The Philosophy of Bad Grades

Feb 17, 2009 19:10

For the first time in three years (ever since math), I am afraid I might get a C. Well, I got a C on my Philosophy paper because I didn't do what he had asked or something like that. More like he made it impossible to do what he wanted - I don't think anyone, even the philosophy majors, made above a B. Damn liberal studies forcing me to take a class on a subject I have no interest in... It's going to RUIN my GPA. He's not the best teacher ever. Good looking, yes. Best teacher, no. He's the only one who knows what he's talking about.
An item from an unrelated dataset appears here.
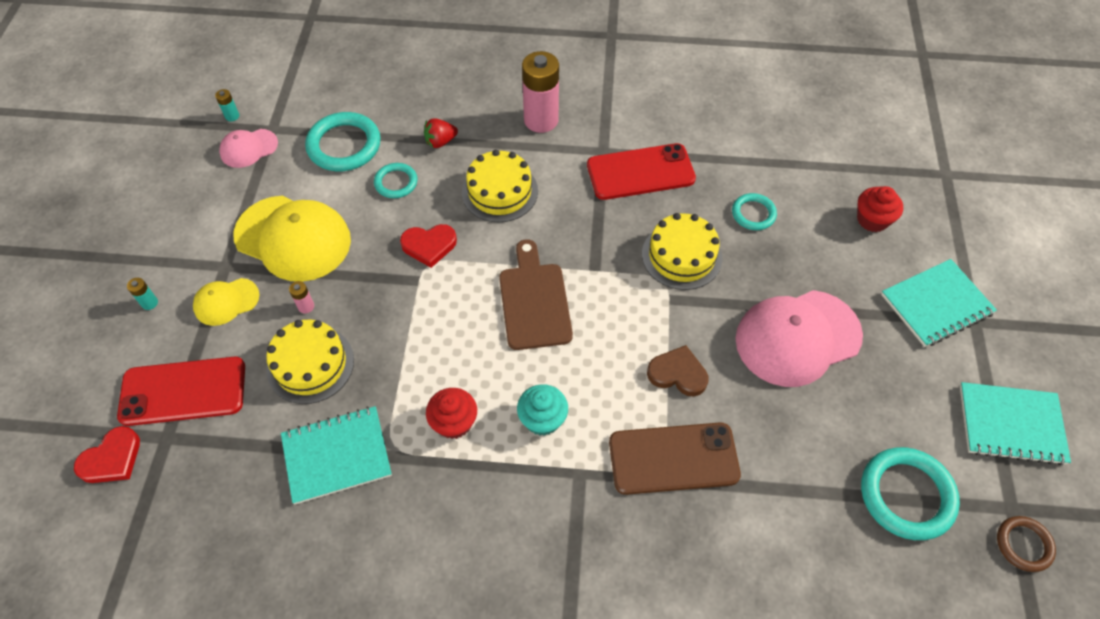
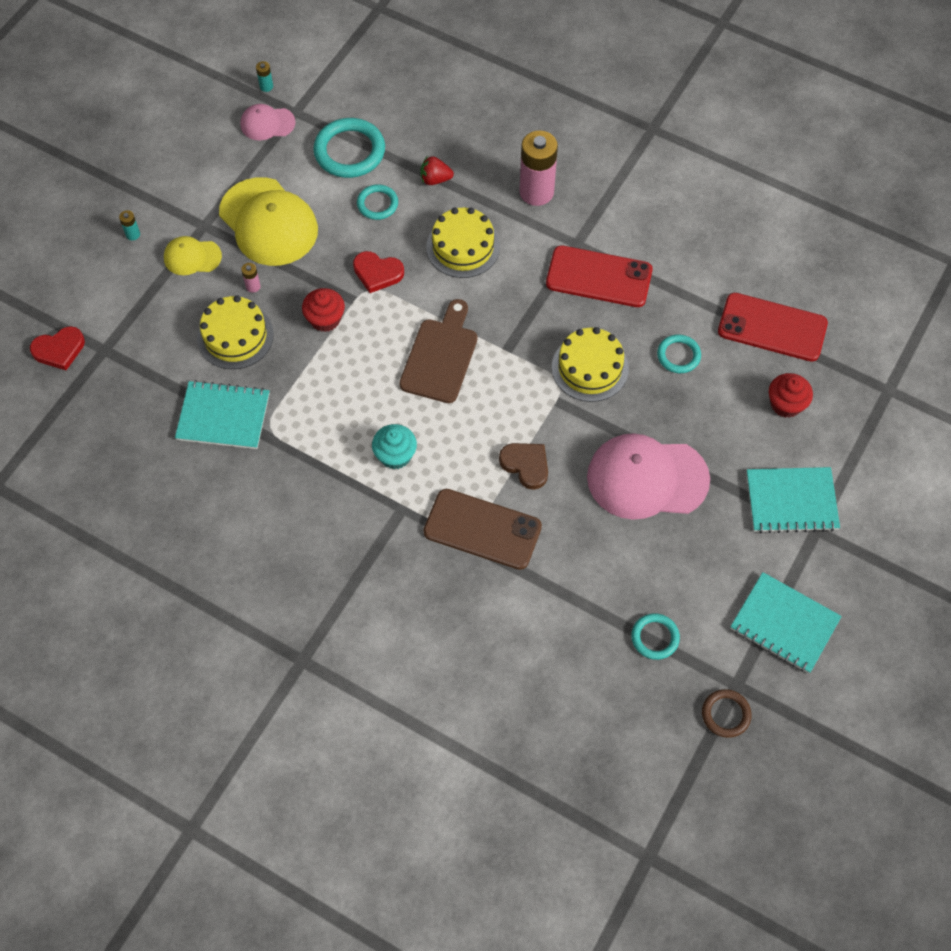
camera: 25 degrees right, 5 degrees up
red phone [117,357,245,426] -> red phone moved to [718,293,828,362]
red cupcake [426,388,477,439] -> red cupcake moved to [302,288,345,332]
turquoise ring [861,447,960,540] -> turquoise ring [631,613,680,660], size x0.57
I suddenly got the desire to plot for one of my novels again, but of course, I have lost my plottings, which mean I am having to redo it again, and I cannot for the life of me remember what I wanted to do with it. And now I am having trouble lengthening it because it just seems so short, 70,000 words tops. I am more accustomed to 140,000 plus. Oh, well, I was rereading it and it sounds like a ten year old wrote it. If I want to rework it, it will need major attention. And I need to work on my other stuff more. Is it bad that I don't read sci-fi/fantasy/alternate universe stuff, but I write it? In fact, right now I am reading something by the woman who did the First Wives Club...and I totally thought the love interest was gay when they introduced him...

Tomorrow I get to present Wilhelm Gerhardt Hegel or whatever the hell his name was for my modern political thought presentation with Bethany. OMG, we have agreed we are going to fail because Hegel = WTF? We are doing a crossword and one of the clues will be 'how the book's bio describes him' and the answer is 'obscure'. More like fucking insane. He was off his rocker, and yet we have to relate him to 21st century politics. Why oh why did we choose him? Oh, wait - I chose him being stupid.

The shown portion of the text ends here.